■ TASK OBJECTIVE ■
Reproduce the following lines without any alteration.

__________________________________________________

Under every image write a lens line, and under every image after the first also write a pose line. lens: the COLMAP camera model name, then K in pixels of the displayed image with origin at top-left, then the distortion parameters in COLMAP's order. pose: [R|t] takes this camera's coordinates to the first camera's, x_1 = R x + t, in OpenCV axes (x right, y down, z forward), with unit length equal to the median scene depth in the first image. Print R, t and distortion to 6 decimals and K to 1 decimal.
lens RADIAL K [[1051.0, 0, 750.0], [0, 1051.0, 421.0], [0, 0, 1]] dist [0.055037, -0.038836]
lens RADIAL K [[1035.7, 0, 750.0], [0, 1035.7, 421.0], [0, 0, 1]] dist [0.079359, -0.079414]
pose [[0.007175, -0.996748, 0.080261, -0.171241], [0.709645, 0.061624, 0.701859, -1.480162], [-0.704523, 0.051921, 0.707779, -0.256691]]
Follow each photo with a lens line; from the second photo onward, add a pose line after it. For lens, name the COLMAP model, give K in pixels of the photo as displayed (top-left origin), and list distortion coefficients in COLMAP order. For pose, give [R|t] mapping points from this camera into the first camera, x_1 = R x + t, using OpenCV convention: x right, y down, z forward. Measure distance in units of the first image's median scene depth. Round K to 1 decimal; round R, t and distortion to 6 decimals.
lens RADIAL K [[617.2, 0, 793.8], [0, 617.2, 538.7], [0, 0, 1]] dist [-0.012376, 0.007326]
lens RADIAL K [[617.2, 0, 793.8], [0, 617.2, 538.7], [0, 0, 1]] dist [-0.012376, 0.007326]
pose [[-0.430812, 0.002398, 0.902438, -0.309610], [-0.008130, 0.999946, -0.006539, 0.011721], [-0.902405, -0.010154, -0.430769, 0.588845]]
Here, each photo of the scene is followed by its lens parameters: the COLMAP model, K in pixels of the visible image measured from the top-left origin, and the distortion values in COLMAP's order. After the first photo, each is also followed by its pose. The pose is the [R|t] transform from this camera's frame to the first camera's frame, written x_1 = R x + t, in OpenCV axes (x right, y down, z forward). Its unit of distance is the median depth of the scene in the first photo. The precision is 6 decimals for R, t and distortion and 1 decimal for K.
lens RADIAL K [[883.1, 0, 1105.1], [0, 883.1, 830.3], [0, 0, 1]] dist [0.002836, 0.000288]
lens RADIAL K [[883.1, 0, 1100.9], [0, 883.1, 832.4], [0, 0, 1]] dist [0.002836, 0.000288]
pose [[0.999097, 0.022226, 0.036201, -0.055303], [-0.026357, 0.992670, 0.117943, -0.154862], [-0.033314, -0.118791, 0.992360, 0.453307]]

__________________________________________________

■ WRITTEN ANSWER ■
Under every image write a lens line, and under every image after the first also write a pose line. lens: the COLMAP camera model name, then K in pixels of the displayed image with origin at top-left, then the distortion parameters in COLMAP's order. pose: [R|t] takes this camera's coordinates to the first camera's, x_1 = R x + t, in OpenCV axes (x right, y down, z forward), with unit length equal to the median scene depth in the first image. Print R, t and distortion to 6 decimals and K to 1 decimal.
lens RADIAL K [[1051.0, 0, 750.0], [0, 1051.0, 421.0], [0, 0, 1]] dist [0.055037, -0.038836]
lens RADIAL K [[1035.7, 0, 750.0], [0, 1035.7, 421.0], [0, 0, 1]] dist [0.079359, -0.079414]
pose [[0.007175, -0.996748, 0.080261, -0.171241], [0.709645, 0.061624, 0.701859, -1.480162], [-0.704523, 0.051921, 0.707779, -0.256691]]
Follow each photo with a lens line; from the second photo onward, add a pose line after it. For lens, name the COLMAP model, give K in pixels of the photo as displayed (top-left origin), and list distortion coefficients in COLMAP order. For pose, give [R|t] mapping points from this camera into the first camera, x_1 = R x + t, using OpenCV convention: x right, y down, z forward. Measure distance in units of the first image's median scene depth. Round K to 1 decimal; round R, t and distortion to 6 decimals.
lens RADIAL K [[617.2, 0, 793.8], [0, 617.2, 538.7], [0, 0, 1]] dist [-0.012376, 0.007326]
lens RADIAL K [[617.2, 0, 793.8], [0, 617.2, 538.7], [0, 0, 1]] dist [-0.012376, 0.007326]
pose [[-0.430812, 0.002398, 0.902438, -0.309610], [-0.008130, 0.999946, -0.006539, 0.011721], [-0.902405, -0.010154, -0.430769, 0.588845]]
Here, each photo of the scene is followed by its lens parameters: the COLMAP model, K in pixels of the visible image measured from the top-left origin, and the distortion values in COLMAP's order. After the first photo, each is also followed by its pose. The pose is the [R|t] transform from this camera's frame to the first camera's frame, written x_1 = R x + t, in OpenCV axes (x right, y down, z forward). Its unit of distance is the median depth of the scene in the first photo. The precision is 6 decimals for R, t and distortion and 1 decimal for K.
lens RADIAL K [[883.1, 0, 1105.1], [0, 883.1, 830.3], [0, 0, 1]] dist [0.002836, 0.000288]
lens RADIAL K [[883.1, 0, 1100.9], [0, 883.1, 832.4], [0, 0, 1]] dist [0.002836, 0.000288]
pose [[0.999097, 0.022226, 0.036201, -0.055303], [-0.026357, 0.992670, 0.117943, -0.154862], [-0.033314, -0.118791, 0.992360, 0.453307]]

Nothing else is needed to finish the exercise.